Early Saturday morning cowards debased our community. Under the cover of darkness they draped butchered pig parts on a crude, Christian cross and desecrated our Islamic Center by placing this testament to their fear and ignorance in the mosque’s parking lot.
Note that I say cowards, plural, and I am insisting that this is a crime against a specific and vital part of our community. As news reports indicate, incidents like this have been on the rise since 2015.
No more. It is time our community drew together and said enough. We can no longer afford to distance ourselves from these vile actions by insisting that “they are the work of a small number of extremists,” or that “most of Twin’s population tolerates diversity.”
Those who commit crimes against people whose ethnicity or religious affiliations bring diversity to the Magic Valley may indeed represent a minority of the population, but they do not exist in a vacuum, and self-congratulatory tolerance is no more than half-a-bubble out from condescending dismissiveness. Mere tolerance has created a civic landscape where we turn a blind eye to demeaning jokes and stereotypes instead of speaking out in support of multi-cultural practices and beliefs. Mere tolerance has engendered a climate of opinion where willful ignorance goes unaddressed and opportunities to learn from those whose cultural practices differ from the mainstream fall by the wayside.

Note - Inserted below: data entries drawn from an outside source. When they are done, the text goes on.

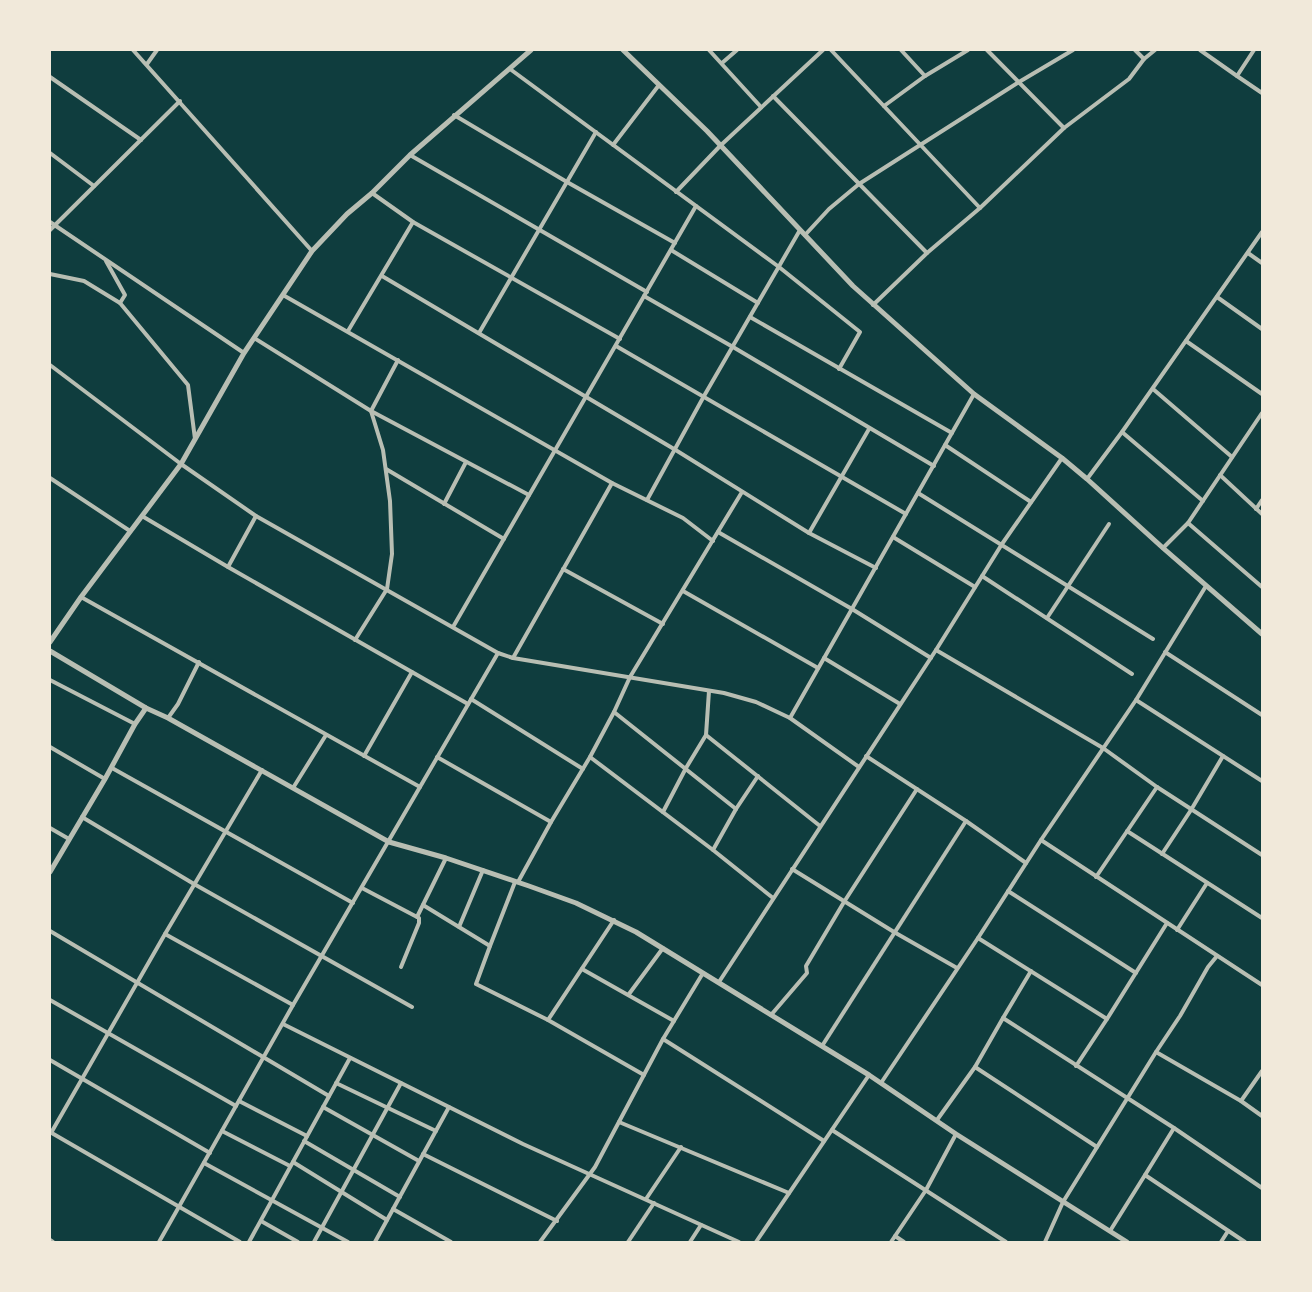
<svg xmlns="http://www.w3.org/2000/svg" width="1312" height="1292" viewBox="0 0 1312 1292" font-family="'Fira Sans Condensed',sans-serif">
<rect width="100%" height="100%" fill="#0f3d3e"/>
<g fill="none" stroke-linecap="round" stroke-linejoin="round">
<g stroke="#b8beb3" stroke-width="4">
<polyline points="133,50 312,251"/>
<polyline points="709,50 761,107"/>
<polyline points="831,50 980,208"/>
<polyline points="901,50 925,76"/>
<polyline points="987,50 1064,128"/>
<polyline points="1135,50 1144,59"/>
<polyline points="1200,50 1237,76"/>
<polyline points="1254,50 1237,76 1262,93"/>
<polyline points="722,63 737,50"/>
<polyline points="147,64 157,50"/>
<polyline points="510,69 779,267 860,332 839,369"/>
<polyline points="50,77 141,140"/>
<polyline points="773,96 927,253"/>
<polyline points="884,106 925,76 968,50"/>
<polyline points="454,115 567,182 675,243"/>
<polyline points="613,145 659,85"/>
<polyline points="50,153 94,186"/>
<polyline points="410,155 647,292"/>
<polyline points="676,192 720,146 823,50"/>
<polyline points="372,193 413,222 620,339"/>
<polyline points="50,222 244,353"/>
<polyline points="50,230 180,101"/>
<polyline points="805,235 829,209 859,184 1019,82 1073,50"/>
<polyline points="671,250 758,303"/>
<polyline points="1248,253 1262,263"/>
<polyline points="106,261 125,295 120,303"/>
<polyline points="50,274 84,281 120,303 188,385 195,439"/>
<polyline points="382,276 674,449 809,533 876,568"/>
<polyline points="283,295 612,483 683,518 713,541"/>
<polyline points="644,296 733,347 934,466"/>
<polyline points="1217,297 1262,329"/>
<polyline points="873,305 927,253 980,208 1064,128 1129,79 1144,59 1155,50"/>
<polyline points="750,317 952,433"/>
<polyline points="348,331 413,222"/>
<polyline points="479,333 596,132"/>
<polyline points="254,338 371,411 529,495"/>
<polyline points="1186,341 1262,394"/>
<polyline points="616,346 906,514"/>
<polyline points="50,365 181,464 256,516 498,653 513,658 724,693 756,702 790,718 859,767"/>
<polyline points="1153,389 1232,457"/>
<polyline points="1122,432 1203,501"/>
<polyline points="945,445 1031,502"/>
<polyline points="386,469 504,539"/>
<polyline points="1220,475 1262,514"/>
<polyline points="50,478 130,531"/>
<polyline points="1087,479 1122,432 1262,232"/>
<polyline points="918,493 1153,639"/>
<polyline points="647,500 704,396 800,230"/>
<polyline points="444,504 466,462"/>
<polyline points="1256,509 1262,500"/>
<polyline points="142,516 228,567 468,704"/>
<polyline points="1188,523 1262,587"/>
<polyline points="718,532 852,609 931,658"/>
<polyline points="809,533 869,429"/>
<polyline points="893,537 975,587"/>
<polyline points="1163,548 1188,523 1262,413"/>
<polyline points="228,567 256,516"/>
<polyline points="563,569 663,624"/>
<polyline points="982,576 1132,674"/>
<polyline points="683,591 818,668"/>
<polyline points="81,597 420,787"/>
<polyline points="1047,618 1109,524"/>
<polyline points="453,627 696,206"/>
<polyline points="355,640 387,589 392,554 390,501 383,450 371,411 398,360"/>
<polyline points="936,650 1103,748 1157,787 1262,855"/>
<polyline points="1165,652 1262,715"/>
<polyline points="513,658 612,483"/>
<polyline points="824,658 900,704"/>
<polyline points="50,680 135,724"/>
<polyline points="471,699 583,769"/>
<polyline points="1136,700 1262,781"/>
<polyline points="614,712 736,809"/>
<polyline points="168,718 178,704 199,662"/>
<polyline points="790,718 974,394"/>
<polyline points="706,735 820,826"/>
<polyline points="50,747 105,779"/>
<polyline points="364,756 412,672"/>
<polyline points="866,756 966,821 1026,863"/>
<polyline points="437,757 551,822"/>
<polyline points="590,757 713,850 773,898"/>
<polyline points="112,768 353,903"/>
<polyline points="293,788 326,735"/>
<polyline points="663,812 686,768 706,735 709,691"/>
<polyline points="82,817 194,884 412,1007"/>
<polyline points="50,828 69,839"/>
<polyline points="1127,831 1262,918"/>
<polyline points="1041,840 1262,985"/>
<polyline points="713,850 736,809 758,776"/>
<polyline points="1162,854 1191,810 1223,756"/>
<polyline points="792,869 894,932 957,968"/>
<polyline points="1096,877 1157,787"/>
<polyline points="515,882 490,946 476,984 548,1020"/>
<polyline points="518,882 551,822 590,757 614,712 630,677 742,492"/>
<polyline points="362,888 419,918 419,923 401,967"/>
<polyline points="1008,891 1136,973"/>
<polyline points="423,905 490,946"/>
<polyline points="417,917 446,858"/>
<polyline points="614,920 548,1020 644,1075"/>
<polyline points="459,927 483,870"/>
<polyline points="1177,930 1207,883"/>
<polyline points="50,931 329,1096"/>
<polyline points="165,934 293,1005"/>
<polyline points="978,938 1107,1019"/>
<polyline points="582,969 674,1021"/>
<polyline points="719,982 936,650 1002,544 1062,458"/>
<polyline points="629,994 663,948"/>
<polyline points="50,1000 236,1106"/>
<polyline points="771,1015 807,973 806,966 844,902 917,789"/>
<polyline points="1003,1018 1031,971"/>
<polyline points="283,1024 523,1144 739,1242"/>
<polyline points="663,1039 824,1141"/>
<polyline points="822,1046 966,821"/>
<polyline points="1156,1052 1180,1016 1208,967 1217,956"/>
<polyline points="50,1060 210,1153"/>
<polyline points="1076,1066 1107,1019 1167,923"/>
<polyline points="975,1067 1097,1147"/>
<polyline points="336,1083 436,1131"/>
<polyline points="881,1083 978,938 1041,840 1136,700 1206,586"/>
<polyline points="239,1101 307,1136"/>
<polyline points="1241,1101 1262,1071"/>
<polyline points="323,1107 419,1161"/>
<polyline points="937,1120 975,1067 1003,1018 1174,1128 1262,1188"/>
<polyline points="619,1122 789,1193"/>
<polyline points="832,1130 1006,1242"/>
<polyline points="222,1131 290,1166"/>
<polyline points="50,1132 240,1242"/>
<polyline points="51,1133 165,934 262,770"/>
<polyline points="304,1141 400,1197"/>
<polyline points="423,1154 557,1221"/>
<polyline points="293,1162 387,1220"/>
<polyline points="204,1163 348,1242"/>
<polyline points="1145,1175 1174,1128"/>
<polyline points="646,1199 681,1147"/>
<polyline points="393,1209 451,1242"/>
<polyline points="261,1221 298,1242"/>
<polyline points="1110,1231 1145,1175 1245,1242"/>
<polyline points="895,1236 904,1242"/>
<polyline points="50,1240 53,1242"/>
<polyline points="159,1242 293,1005 498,653"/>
<polyline points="249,1242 350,1058"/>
<polyline points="314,1242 401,1083"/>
<polyline points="375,1242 449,1107"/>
<polyline points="540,1242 595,1167 663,1039 703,973"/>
<polyline points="628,1242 654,1203"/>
<polyline points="690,1242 701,1225"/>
<polyline points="756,1242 869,1075"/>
<polyline points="891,1242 926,1190 956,1134"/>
<polyline points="1045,1242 1063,1202 1156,1052 1241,1101 1262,1116"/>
<polyline points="1221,1242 1228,1231"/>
</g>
<g stroke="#b8beb3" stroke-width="5">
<polyline points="623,50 707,131 853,286 974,394 1062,458 1087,479 1163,548 1262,634"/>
<polyline points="50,642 81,597 181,464 244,353 312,251 347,214 372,193 410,155 531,50"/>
<polyline points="50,651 146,708 168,718 389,842 446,858 529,886 576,903 636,932 869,1075 956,1134 1127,1242"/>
<polyline points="50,872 105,779 135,724 146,708"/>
</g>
</g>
<rect width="1312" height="1292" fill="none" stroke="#f1e9da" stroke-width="102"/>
</svg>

Enough. We are all in this together. It is high time we commit publicly and privately to embracing diversity.
My family homesteaded on a north Idaho ranch and I’ve spent enough time in bars, sales yards, cafés and churches to know that the cowards who insulted our Islamic brothers and sisters talked about it. Bragged about it most likely. That means other people heard them. Perhaps these folks felt they had to keep silent, but now is the time to stand up and be counted. Maybe we can’t conquer the fears that divide us from each other overnight, but it’s high time we knocked a few holes in the walls we have erected. After all, we can see the world more clearly through windows than from behind walls.